Girls everywhere know this, after years of being silkily informed by L’Oreal models with big eyed honesty and flicks of glossy manes. An empowering phrase and a fun one, not to mention a staggeringly commercially effective one. But as we absorb the ‘news’ offered last week in The Telegraph, The Times and elsewhere that girls are twice as likely to worry about their appearance as boys I wonder what ‘worth’ our teen girls have accepted?

Fewer than 7 out of 10 girls reported being happy with their body. This barely felt like news. Surely we all know that girls have been hard wired to think more about their appearance since Snow White’s mirror? But a knee-jerk ‘Durr…!’ must not be our only response. What this says about the confidence and self esteem of 21st Century young women is what matters here.

Of course those of us lucky enough to be working in single sex girls’ schools are protected from some of the more egregious manifestations of this kind of self-consciousness and body-anxiety. One of the rather delightful things that struck me as newbie to our wonderful Sixth Form common room, was not just the extraordinary towers of cushions, the ‘banter’ wall, or the gales of laughter emanating from the room, but also the number of our Sixth Form girls choosing not to wear make up. A regular make-up wearer myself, I have no objection to make up, but it is refreshing to be amongst girls unselfconscious enough to go about the day to day business of learning, without permanent recourse to the mascara wand and mirror.
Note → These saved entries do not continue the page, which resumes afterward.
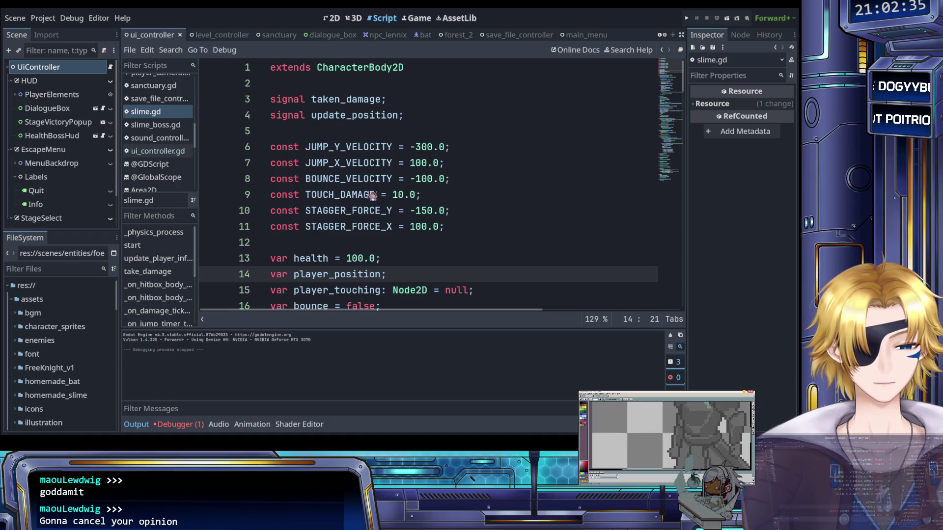
{"action": "scroll", "coordinate": [372, 197], "scroll_direction": "down", "scroll_amount": 3}
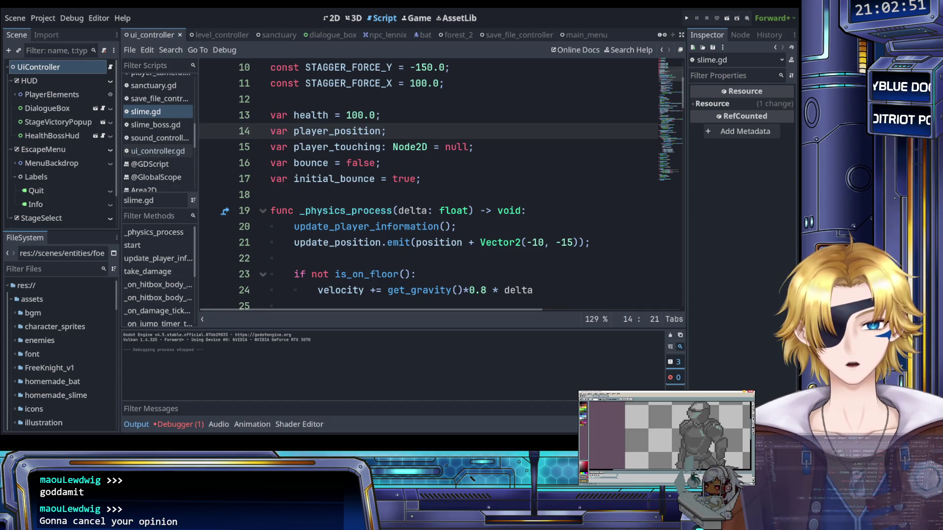
In slime_boss.gd, make the 3000 constant on line 14 a float 3000.0 and save.
{"action": "left_click", "coordinate": [162, 125]}
{"action": "left_click", "coordinate": [413, 196]}
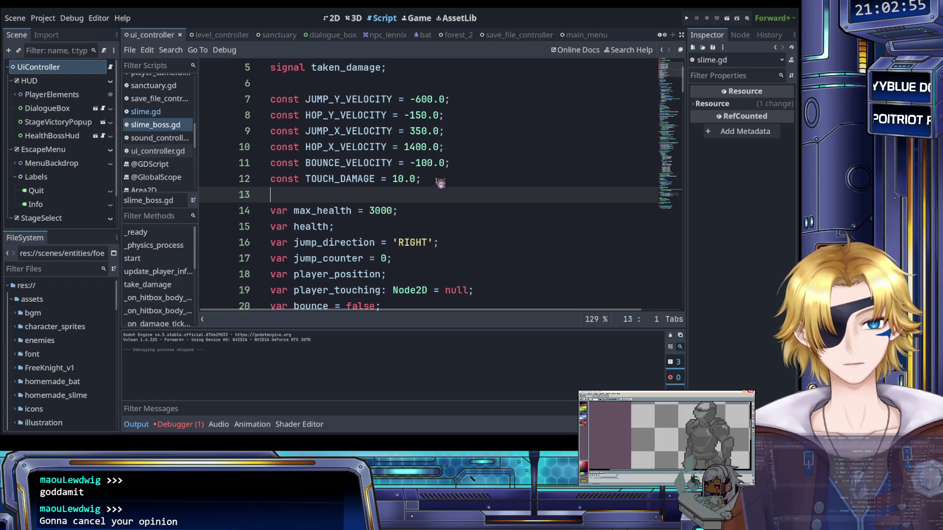
{"action": "scroll", "coordinate": [426, 213], "scroll_direction": "down", "scroll_amount": 1}
{"action": "left_click", "coordinate": [393, 162]}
These are girls who are resourceful, fun and take themselves seriously and have no need to hide behind a raft of L’Oreal cosmetics on a daily basis. I know from first hand experience that the situation in mixed Sixth Forms can be very different.

Rhian Kavanagh from e-skills UK’s Cyber Security Schools’ Outreach programme reminded us in assembly last week of the forces preying on girls’ body-anxiety and attacking self esteem. The mirror on the wall, has become the thousands of mirrors online reflecting mercilessly all over the web. It’s self-consciousness-raising stuff! Can we really be surprised that girls are anxious about the way they look when trolls attack women for having long hair (think Mary Beard), or hack private accounts to publish private photos? The web we want she reminded us is one that allows girls to be the best versions of themselves; confident, clear and free from frets about their body or fears of online bullying.

One of our jobs as educators of modern young women is to ensure that girls take themselves seriously and learn to measure their value properly. We need to work against the depressing body consciousness attendant on endless public scrutiny and grow instead a self esteem built around character and our girls’ moral and intellectual values…..‘Because they’re worth it’!